Rascal Flatts singles chronology
| "Why Wait" (2010) | "I Won't Let Go" (2011) | "Easy" (2011) |

= I Won't Let Go (Rascal Flatts song) =

"I Won't Let Go" is a song written by Steve Robson and Jason Sellers and recorded by American country music group Rascal Flatts. It was released in January 2011 as the second single from the band's seventh studio album, Nothing Like This as well as their 28th single overall. The song received positive reviews from critics who praised Gary LeVox's vocal delivery. "I Won't Let Go" peaked at number 2 on the Billboard Hot Country Songs chart, number one on the Canadian country charts and number 31 on the Hot 100. The song was certified double Platinum by the Recording Industry Association of America (RIAA), denoting sales of over two million units in the country. It also managed to chart in Australia and Canada, peaking at numbers 39 and 68 respectively. The accompanying music video for the song was directed by Deaton-Flanigen Productions and is footage of a live performance.

==Content and writing==
Jason Sellers and Steve Robson wrote the song together. Robson had begun the song already when he and Sellers got together to write it. Sellers told Country Weekly that he thought Robson's existing lyrics were "inspired", and thought that he would write a song with an "uplifting lyric". He said they intentionally did not define the song's character, so that the message could be applicable in various situations: "This could be something you'd say to someone in the family that's a soldier, fighting overseas… or to your mom, dad, wife or husband[…] I felt it could also be God saying it to someone."

==Critical reception==

Michael McCall of Associated Press praised the song in his review of the album, saying that it "show[ed] a new maturity" and "showcases Gary LeVox's tenor." Writing for The 9513, C.M. Wilcox gave the song a "thumbs up". He thought that the lyrics were vague but said that the song was "beautifully executed", also praising Gary LeVox's voice. Matt Bjorke of Roughstock gave it four stars out of five, saying, "this ‘power ballad’ showcases off the better parts of Gary LeVox’s singing style as he sings the melody of the lyric in a soft, tender tenor that is often the best pocket of his voice and while he does some vocal runs throughout the song, he sings this song in a tone that suits him the best." Ben Foster of "The 1-to-10 Country Music Review" gave it five stars out of ten, saying, "their performance is solid, and the harmonies are there, so "I Won't Let Go" is easy on the ears."

Professional ratings
Review scores
| Source | Rating |
| The 9513 | (Thumbs Up) |
| Roughstock | Star |
| The 1-to-10 Country Music Review | Star |

==Music video==
The music video was directed by Deaton-Flanigen Productions and premiered in early 2011. It is footage of a live performance.

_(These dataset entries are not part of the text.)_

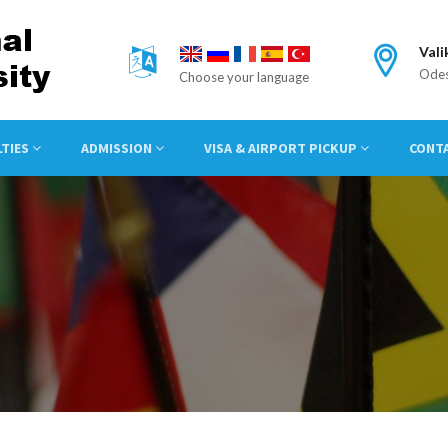
Vali
Odes
Choose your language
LTIES
ADMISSION
VISA & AIRPORT PICKUP
CONT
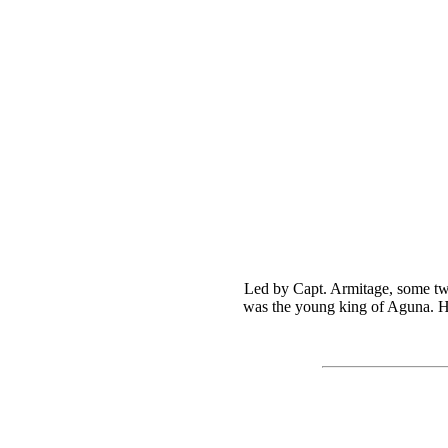
Led by Capt. Armitage, some two
was the young king of Aguna. He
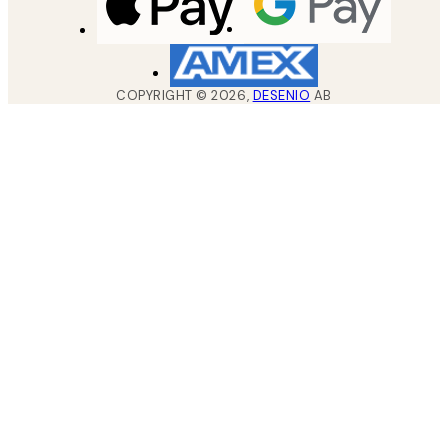
COPYRIGHT ©
2026
,
DESENIO
AB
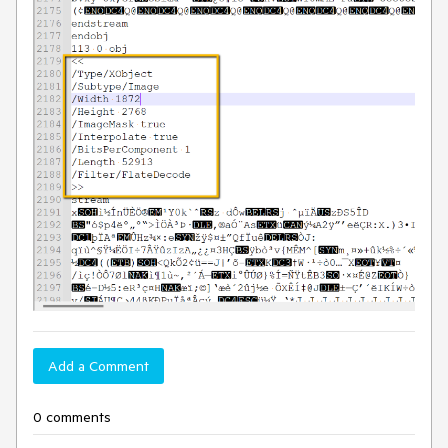
Add a Comment
0 comments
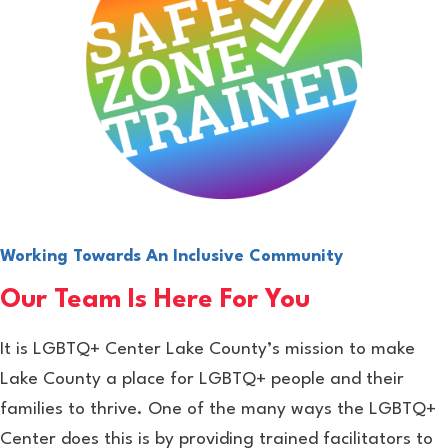
Working Towards An Inclusive Community
Our Team Is Here For You
It is LGBTQ+ Center Lake County’s mission to make
Lake County a place for LGBTQ+ people and their
families to thrive. One of the many ways the LGBTQ+
Center does this is by providing trained facilitators to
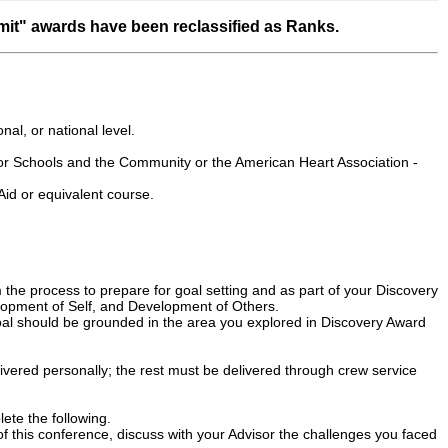
it" awards have been reclassified as Ranks.
onal, or national level.
r Schools and the Community or the American Heart Association -
id or equivalent course.
 the process to prepare for goal setting and as part of your Discovery
lopment of Self, and Development of Others.
 goal should be grounded in the area you explored in Discovery Award
delivered personally; the rest must be delivered through crew service
te the following.
of this conference, discuss with your Advisor the challenges you faced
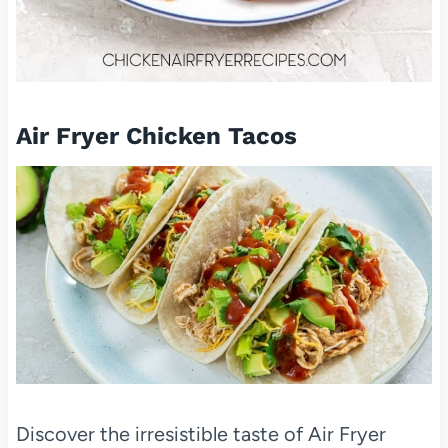
Air Fryer Chicken Tacos
Discover the irresistible taste of Air Fryer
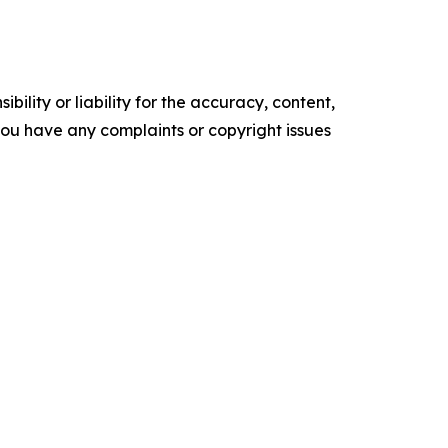
ility or liability for the accuracy, content,
f you have any complaints or copyright issues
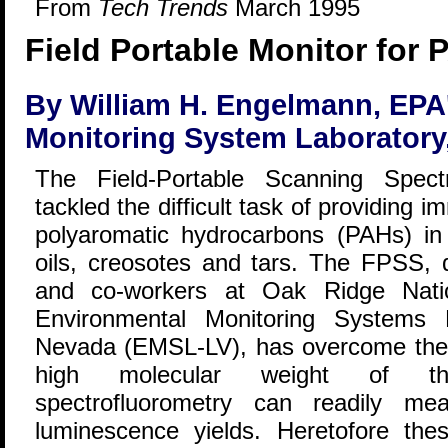
From
Tech Trends
March 1995
Field Portable Monitor for
By William H. Engelmann, EPA
Monitoring System Laboratory
The Field-Portable Scanning Spect
tackled the difficult task of providing i
polyaromatic hydrocarbons (PAHs) i
oils, creosotes and tars. The FPSS,
and co-workers at Oak Ridge Natio
Environmental Monitoring Systems 
Nevada (EMSL-LV), has overcome the 
high molecular weight of t
spectrofluorometry can readily mea
luminescence yields. Heretofore t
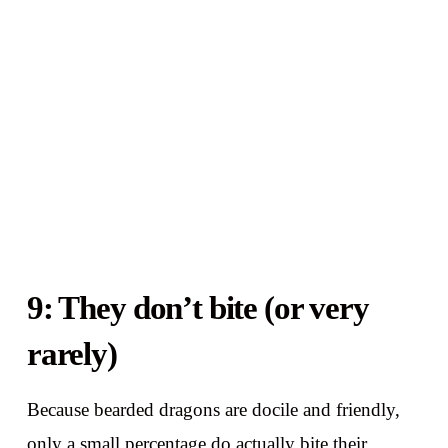
9: They don’t bite (or very
rarely)
Because bearded dragons are docile and friendly,
only a small percentage do actually bite their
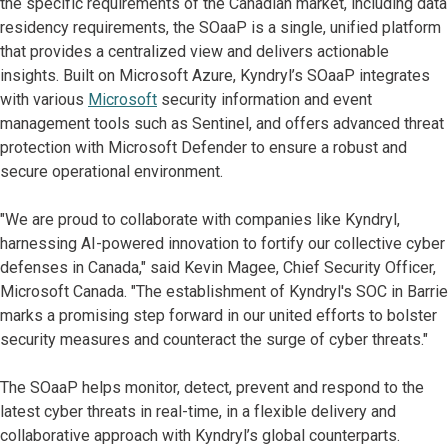
the specific requirements of the Canadian market, including data
residency requirements, the SOaaP is a single, unified platform
that provides a centralized view and delivers actionable
insights. Built on Microsoft Azure, Kyndryl’s SOaaP integrates
with various
Microsoft
security information and event
management tools such as Sentinel, and offers advanced threat
protection with Microsoft Defender to ensure a robust and
secure operational environment.
"We are proud to collaborate with companies like Kyndryl,
harnessing AI-powered innovation to fortify our collective cyber
defenses in Canada," said Kevin Magee, Chief Security Officer,
Microsoft Canada. "The establishment of Kyndryl's SOC in Barrie
marks a promising step forward in our united efforts to bolster
security measures and counteract the surge of cyber threats."
The SOaaP helps monitor, detect, prevent and respond to the
latest cyber threats in real-time, in a flexible delivery and
collaborative approach with Kyndryl’s global counterparts.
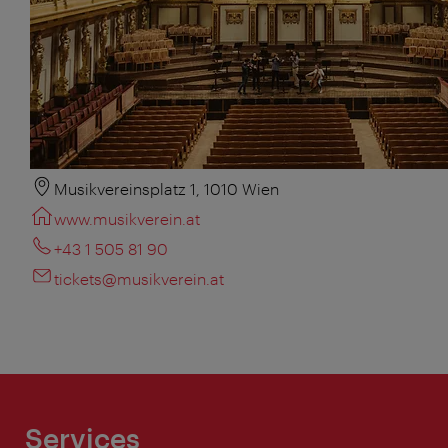
Musikvereinsplatz 1, 1010 Wien
www.musikverein.at
+43 1 505 81 90
tickets@musikverein.at
Services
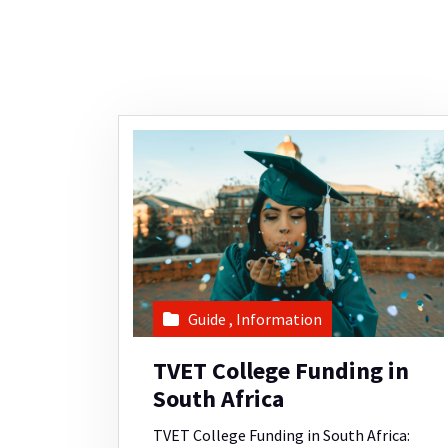
Guide
,
Information
TVET College Funding in
South Africa
TVET College Funding in South Africa:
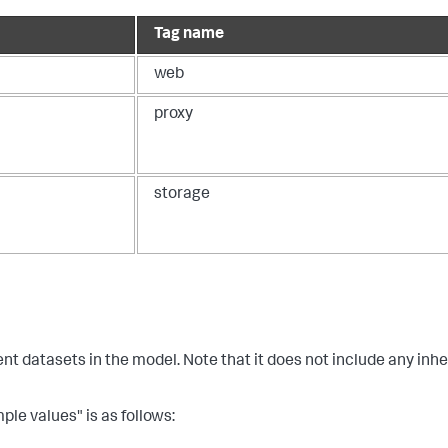
Tag name
web
proxy
storage
ent datasets in the model. Note that it does not include any inhe
ple values" is as follows:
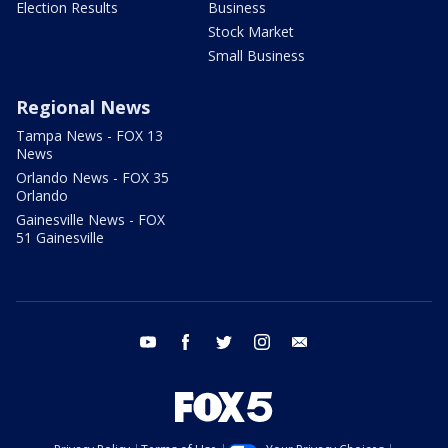
Election Results
Business
Stock Market
Small Business
Regional News
Tampa News - FOX 13
News
Orlando News - FOX 35
Orlando
Gainesville News - FOX
51 Gainesville
youtube
facebook
twitter
instagram
email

==Appearances in popular culture==
In 2018, the World Wide Fund for Nature (WWF) use the song in a TV commercial focused on the plight of the Snow leopard.

==Charts==

=== Weekly charts ===

| Chart (2011) | Peak position |
|---|---|
| Australia (ARIA) | 68 |
| US Hot Country Songs (Billboard) | 2 |
| Canada Country (Billboard) | 1 |
| US Billboard Hot 100 | 31 |
| Canada Hot 100 (Billboard) | 39 |

===Year-end charts===

| Chart (2011) | Position |
|---|---|
| US Country Songs (Billboard) | 28 |
| US Country Digital Songs (Billboard) | 20 |
| US Ringtones (Billboard) | 50 |

== Certifications ==

| Region | Certification | Certified units/sales |
| United States (RIAA) | 2× Platinum | 2,000,000^{‡} |
^{‡} Sales+streaming figures based on certification alone.